→ **Textauszug**

+ + +

# Meerforellenfänge Februar 2008 Offtopicfree



## Nordangler (2. Februar 2008)

Moin Moin

Hoffe auf viele Fangmeldungen!!!

Sven


----------



## Frostbeule (3. Februar 2008)

*AW: Meerforellenfänge Februar 2008*

Hallo Leute, ich war gestern von 12:00 Uhr bis Dämmerung zwischen Steinbeck und Boltenhagen unterwegs. Sehr windig und kalt, aber auch schön viel Bewegung im Wasser.
Eine blanke 55er auf Falkfish Kingtrout silber/grün. Schöner Fisch, aber auch hart erkämpft

Gruß und Petri 
Frostbeule


----------



## magnus12 (3. Februar 2008)

*AW: Meerforellenfänge Februar 2008*

Moinsen,

schönes kaltes Angeln heute. 

eine 48er, eine 43er, ein Aussteiger und ein ca. 43er Dorsch:vik: 
von 11.30 bis 16.30 Kieler Außenförde. Forellen auf Spöket weiß,
Dorsch Mittags um 12 im hüfttiefen Wasser;+ auf Spöket rot. Vor den Kollegen ist man scheinbar niemals und nirgendwo sicher.

+ + +

→ **Gesammelte Daten**
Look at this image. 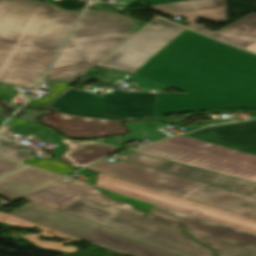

+ + +

→ **Arbeitsauftrag 1**
Gib aus dem Textauszug den Abschnitt von „## magnus12 (3.“ bis „und nirgendwo sicher.“ wortgetreu wieder.
→ **Arbeitsauftrag 2**
Fasse im Textauszug den Absatz, der mit „Hallo Leute, ich war gestern“ beginnt, als kurze Stichpunktliste zusammen. Die wesentlichen Angaben sollen erhalten bleiben.

→ **Musterlösung 1**
## magnus12 (3. Februar 2008)

*AW: Meerforellenfänge Februar 2008*

Moinsen,

schönes kaltes Angeln heute. 

eine 48er, eine 43er, ein Aussteiger und ein ca. 43er Dorsch:vik: 
von 11.30 bis 16.30 Kieler Außenförde. Forellen auf Spöket weiß,
Dorsch Mittags um 12 im hüfttiefen Wasser;+ auf Spöket rot. Vor den Kollegen ist man scheinbar niemals und nirgendwo sicher.

→ **Musterlösung 2**
- Zeit: gestern von 12:00 Uhr bis zur Dämmerung
- Ort: zwischen Steinbeck und Boltenhagen
- Bedingungen: sehr windig und kalt, viel Bewegung im Wasser
- Fang: eine blanke 55er auf Falkfish Kingtrout silber/grün
- Bewertung: schöner, aber hart erkämpfter Fisch